EXERCISE DESCRIPTION >> Your task is to copy the lines of the data below from the line holding "of human skin" through the line holding "is an immunohistochemistry", inclusive, exactly and with nothing added.

SOURCE RECORDS >>
*** Begin section ***
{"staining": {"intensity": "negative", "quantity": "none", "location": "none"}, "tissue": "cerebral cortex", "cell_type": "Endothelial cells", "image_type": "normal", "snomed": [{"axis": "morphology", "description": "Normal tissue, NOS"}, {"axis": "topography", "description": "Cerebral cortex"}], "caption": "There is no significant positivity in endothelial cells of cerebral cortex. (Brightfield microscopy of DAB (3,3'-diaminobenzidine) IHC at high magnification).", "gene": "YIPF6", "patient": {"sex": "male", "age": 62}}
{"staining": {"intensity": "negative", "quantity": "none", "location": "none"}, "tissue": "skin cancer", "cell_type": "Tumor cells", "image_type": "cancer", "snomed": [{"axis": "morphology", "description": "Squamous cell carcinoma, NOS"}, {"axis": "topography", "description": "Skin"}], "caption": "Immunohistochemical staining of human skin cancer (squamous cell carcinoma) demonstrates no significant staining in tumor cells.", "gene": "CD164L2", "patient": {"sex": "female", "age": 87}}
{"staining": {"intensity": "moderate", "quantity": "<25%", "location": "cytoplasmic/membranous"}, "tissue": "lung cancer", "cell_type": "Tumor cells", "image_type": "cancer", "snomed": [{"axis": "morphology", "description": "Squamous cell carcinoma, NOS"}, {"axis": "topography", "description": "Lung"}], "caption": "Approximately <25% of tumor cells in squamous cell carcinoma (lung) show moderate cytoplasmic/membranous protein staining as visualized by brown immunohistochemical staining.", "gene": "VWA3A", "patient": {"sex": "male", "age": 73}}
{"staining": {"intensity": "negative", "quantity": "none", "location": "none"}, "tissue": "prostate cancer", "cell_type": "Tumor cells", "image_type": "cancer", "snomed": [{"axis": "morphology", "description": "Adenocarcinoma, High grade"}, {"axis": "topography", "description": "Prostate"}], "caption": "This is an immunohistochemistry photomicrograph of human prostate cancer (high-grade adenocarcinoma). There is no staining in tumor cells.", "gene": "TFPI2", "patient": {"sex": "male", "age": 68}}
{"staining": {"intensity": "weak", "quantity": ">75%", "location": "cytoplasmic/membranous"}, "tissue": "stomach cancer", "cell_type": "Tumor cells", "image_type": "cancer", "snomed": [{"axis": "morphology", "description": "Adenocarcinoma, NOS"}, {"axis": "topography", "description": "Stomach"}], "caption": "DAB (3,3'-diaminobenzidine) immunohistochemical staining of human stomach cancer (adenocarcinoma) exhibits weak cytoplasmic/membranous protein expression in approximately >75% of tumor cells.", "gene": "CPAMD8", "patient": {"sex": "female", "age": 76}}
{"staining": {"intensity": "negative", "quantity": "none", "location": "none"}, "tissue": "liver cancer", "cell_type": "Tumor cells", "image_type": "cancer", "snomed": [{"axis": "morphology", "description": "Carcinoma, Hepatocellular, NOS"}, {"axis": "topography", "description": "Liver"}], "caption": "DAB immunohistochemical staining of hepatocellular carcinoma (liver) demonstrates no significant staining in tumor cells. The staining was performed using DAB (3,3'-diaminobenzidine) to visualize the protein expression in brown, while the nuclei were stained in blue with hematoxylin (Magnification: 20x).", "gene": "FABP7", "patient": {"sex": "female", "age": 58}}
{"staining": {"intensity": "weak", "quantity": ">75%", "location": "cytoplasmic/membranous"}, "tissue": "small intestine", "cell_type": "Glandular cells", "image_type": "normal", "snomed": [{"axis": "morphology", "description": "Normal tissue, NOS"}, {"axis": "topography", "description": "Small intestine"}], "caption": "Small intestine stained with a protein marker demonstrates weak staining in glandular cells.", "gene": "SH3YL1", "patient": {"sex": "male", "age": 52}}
*** End section ***
RESPONSE FOR THIS EXERCISE >>
{"staining": {"intensity": "negative", "quantity": "none", "location": "none"}, "tissue": "skin cancer", "cell_type": "Tumor cells", "image_type": "cancer", "snomed": [{"axis": "morphology", "description": "Squamous cell carcinoma, NOS"}, {"axis": "topography", "description": "Skin"}], "caption": "Immunohistochemical staining of human skin cancer (squamous cell carcinoma) demonstrates no significant staining in tumor cells.", "gene": "CD164L2", "patient": {"sex": "female", "age": 87}}
{"staining": {"intensity": "moderate", "quantity": "<25%", "location": "cytoplasmic/membranous"}, "tissue": "lung cancer", "cell_type": "Tumor cells", "image_type": "cancer", "snomed": [{"axis": "morphology", "description": "Squamous cell carcinoma, NOS"}, {"axis": "topography", "description": "Lung"}], "caption": "Approximately <25% of tumor cells in squamous cell carcinoma (lung) show moderate cytoplasmic/membranous protein staining as visualized by brown immunohistochemical staining.", "gene": "VWA3A", "patient": {"sex": "male", "age": 73}}
{"staining": {"intensity": "negative", "quantity": "none", "location": "none"}, "tissue": "prostate cancer", "cell_type": "Tumor cells", "image_type": "cancer", "snomed": [{"axis": "morphology", "description": "Adenocarcinoma, High grade"}, {"axis": "topography", "description": "Prostate"}], "caption": "This is an immunohistochemistry photomicrograph of human prostate cancer (high-grade adenocarcinoma). There is no staining in tumor cells.", "gene": "TFPI2", "patient": {"sex": "male", "age": 68}}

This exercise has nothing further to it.